The policy seems deliberately provocative, a strategy that has worked well in the past for driving change in scholarly publishing. Remember that a key moment in the modern open access movement was a controversial boycott threat. While that threat never materialized, it did start the ball rolling and led to things like the founding of PLOS. This policy may be meant as a similar opening salvo, not necessarily as the final step in the process but one to serve notice that change is on the horizon, to drive the conversation and eventually, progress.
As noted above, the culture of computational biology and bioinformatics remains a strong influence at PLOS, and most scientific communities seem to picture their own practices as the norm. It’s also worth remembering that PLOS is based in San Francisco, close to the heart of a culture that is building entire industries around gathering and analyzing data, preferably data created by others and made freely available for reuse and economic gain.
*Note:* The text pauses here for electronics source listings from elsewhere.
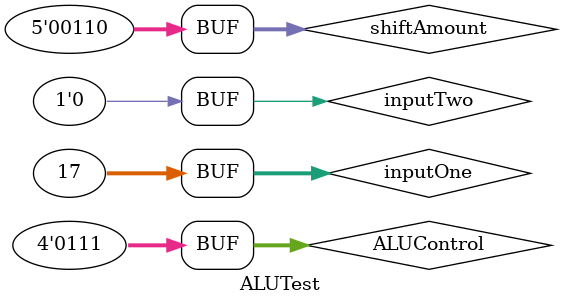
<source format=v>
`timescale 1ns / 1ps

module ALUTest;

	// Inputs
	reg [31:0] inputOne;
	reg inputTwo;
	reg [3:0] ALUControl;
	reg [4:0] shiftAmount;

	// Outputs
	wire [31:0] result;
	wire zero;

	// Instantiate the Unit Under Test (UUT)
	ALU uut (
		.inputOne(inputOne), 
		.inputTwo(inputTwo), 
		.ALUControl(ALUControl), 
		.shiftAmount(shiftAmount), 
		.result(result), 
		.zero(zero)
	);

	initial begin
		// Initialize Inputs
										//ADD zero = 0
		inputOne = 4;
		inputTwo = 8;
		ALUControl = 4'b0000;
		shiftAmount = 5'b0110;  //Don't Care
		
		#200;

										//NOT Zero = 0
		inputOne = 3; 
		inputTwo = 9;						  
		ALUControl = 4'b0010;
		shiftAmount = 5'b0100;  //Don't Care
		
		#200;
		
										//LSR zero = 0
		inputOne = 10; 
		inputTwo = 12;           //Don't Care
		ALUControl = 4'b0100;
		shiftAmount = 5'b00010;
		
		#200;
		
										//SLT zero = 1
		inputOne = 17;
		inputTwo = 2;
		ALUControl = 4'b0111;
		shiftAmount = 5'b0110;      //Don't Care


	end
      
endmodule


</source>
Both of these strong cultural influences may be in play here helping to drive the policy.
Time will tell if PLOS has acted prematurely with this policy or if they’re ahead of the curve (as has often been the case). This is a particularly bold risk for PLOS — in the past, their experiments have offered some new benefit to authors, broadening access to their papers or streamlining the peer review process for more rapid publication. Here they’re putting a burden on authors for the potential benefit of others. It’s unclear whether researchers will respond in the same way they have in the past when they’re the ones being asked to make sacrifices.
Regardless, PLOS’ willingness to take such bold risks and court controversy continues to make them a tremendously valuable part of the scholarly publishing landscape and points to the crucial role played by university presses and not-for-profit publishers who can put mission ahead of margin. Even if this policy falls short, it is certainly bringing a lot of attention and thought to the questions that need to be answered if data availability is to happen. This particular policy itself may be a failure, but it is likely to open the door to better policies in the future.